En los Estados Unidos, varios Estados aprobaron leyes similares de “Bandera Roja” a finales del siglo XIX para proporcionar medidas de seguridad para los primeros automóviles. Pennsylvania contempló una de las leyes más infames de la bandera roja en 1896, que habría requerido que todos los automovilistas, al encontrar ganado, detuvieran inmediatamente, “apagar el automóvil lo más rápidamente posible” y “ocultarse detrás de arbustos cercanos hasta que el ganado se encontrara lo suficientemente calmado”. El gobernador de la época vetó el Acta.
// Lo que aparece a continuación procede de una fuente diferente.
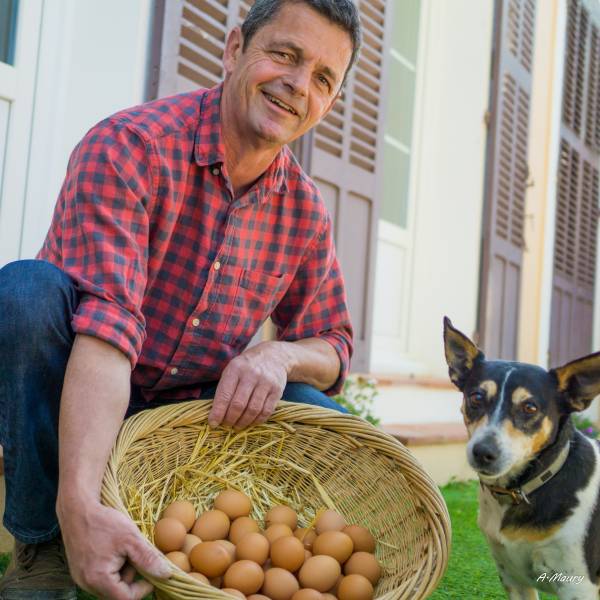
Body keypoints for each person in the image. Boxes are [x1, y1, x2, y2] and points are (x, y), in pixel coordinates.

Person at [0, 0, 360, 598]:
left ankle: (200, 545)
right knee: (25, 294)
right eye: (285, 55)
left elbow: (336, 346)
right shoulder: (129, 146)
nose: (299, 86)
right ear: (233, 49)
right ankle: (47, 545)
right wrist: (78, 505)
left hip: (184, 428)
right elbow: (106, 337)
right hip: (80, 397)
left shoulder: (304, 213)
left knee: (320, 411)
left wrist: (279, 357)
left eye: (323, 78)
Esta lección de historia ilustra muy claramente que la regulación promulgada en esa época tendía a reflejar la comprensión de las tecnologías de ayer en lugar de lo que estaba emergiendo en ese momento. Como país, debemos evitar hacer lo mismo con las tecnologías actuales y futuras, entendiendo que estas deben conceptualizarse como una oportunidad de restructuración y avance social y como una herramienta que debe contribuir, de manera muy relevante, a la disminución de la desigualdad en el acceso a las oportunidades.
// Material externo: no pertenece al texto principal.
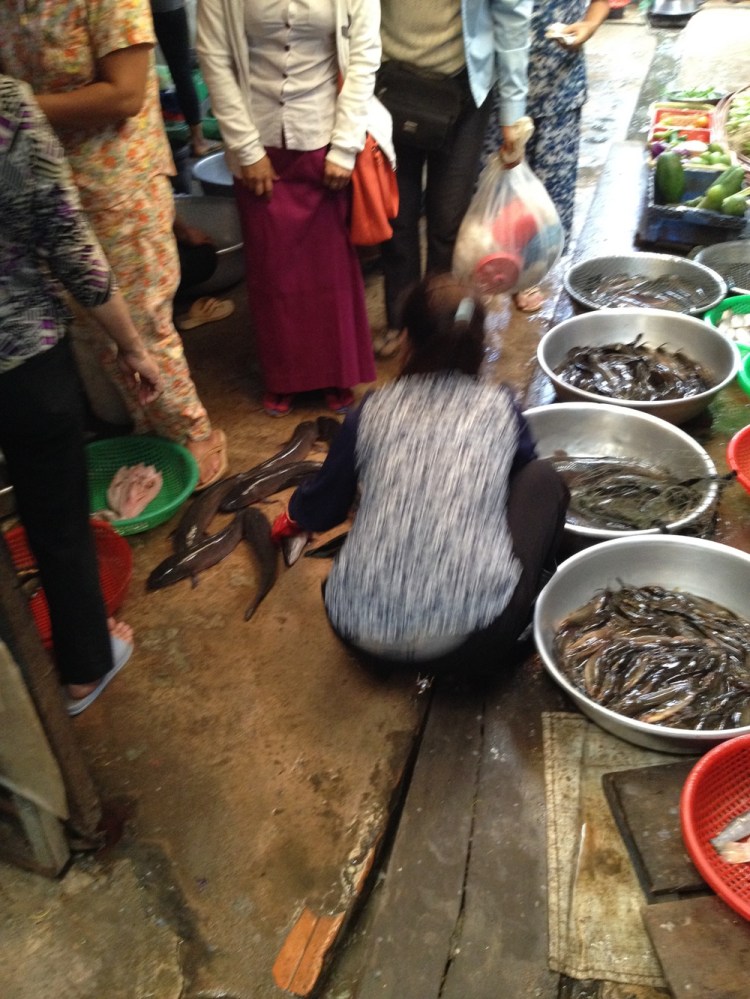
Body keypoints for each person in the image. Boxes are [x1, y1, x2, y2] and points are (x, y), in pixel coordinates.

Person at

Los Estados deben velar porque no haya ganadores y perdedores predefinidos como producto de la digitalización; en ese sentido, la regulación que se desarrolle alrededor de la tecnología debe ser una “regulación inteligente”, que no mate la innovación, teniendo muy claro qué derechos debemos preservar, cómo lo vamos a supervisar y de qué forma práctica aplicaremos la norma. No debemos pretender “regular todo”, sino más bien los usos de riesgo, entendiendo que la tecnología no es buena ni mala, sino que depende para qué se use.
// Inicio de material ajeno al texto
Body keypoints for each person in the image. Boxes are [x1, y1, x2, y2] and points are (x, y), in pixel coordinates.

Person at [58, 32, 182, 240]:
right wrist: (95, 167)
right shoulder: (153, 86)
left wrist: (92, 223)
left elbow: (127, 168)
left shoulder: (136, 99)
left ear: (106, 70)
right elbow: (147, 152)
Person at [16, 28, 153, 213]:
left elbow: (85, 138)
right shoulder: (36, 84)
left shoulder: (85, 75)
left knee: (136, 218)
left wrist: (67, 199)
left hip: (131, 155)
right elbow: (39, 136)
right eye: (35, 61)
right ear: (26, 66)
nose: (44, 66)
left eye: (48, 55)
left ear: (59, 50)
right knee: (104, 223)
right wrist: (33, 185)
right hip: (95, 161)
Finalmente, el enfoque es fundamental en un país como Costa Rica, con recursos limitados y necesidades gigantes y crecientes, con un Estado disfuncional. La regulación de tecnologías emergentes puede resultar algo atractivo políticamente, pero específicamente para nuestro país, es clave que nuestro gobierno y nuestros legisladores entiendan e interioricen que, al otro extremo de las tecnologías digitales más vanguardistas, se encuentran quienes no tienen siquiera una conexión básica a Internet; personas de carne y hueso que, por edad, género, ubicación geográfica, condición social y económica o discapacidad, no tienen acceso al progreso tecnológico y no cuentan con las habilidades digitales mínimas para sobrevivir en una sociedad cada vez más tecnológica, donde la brecha solo crece.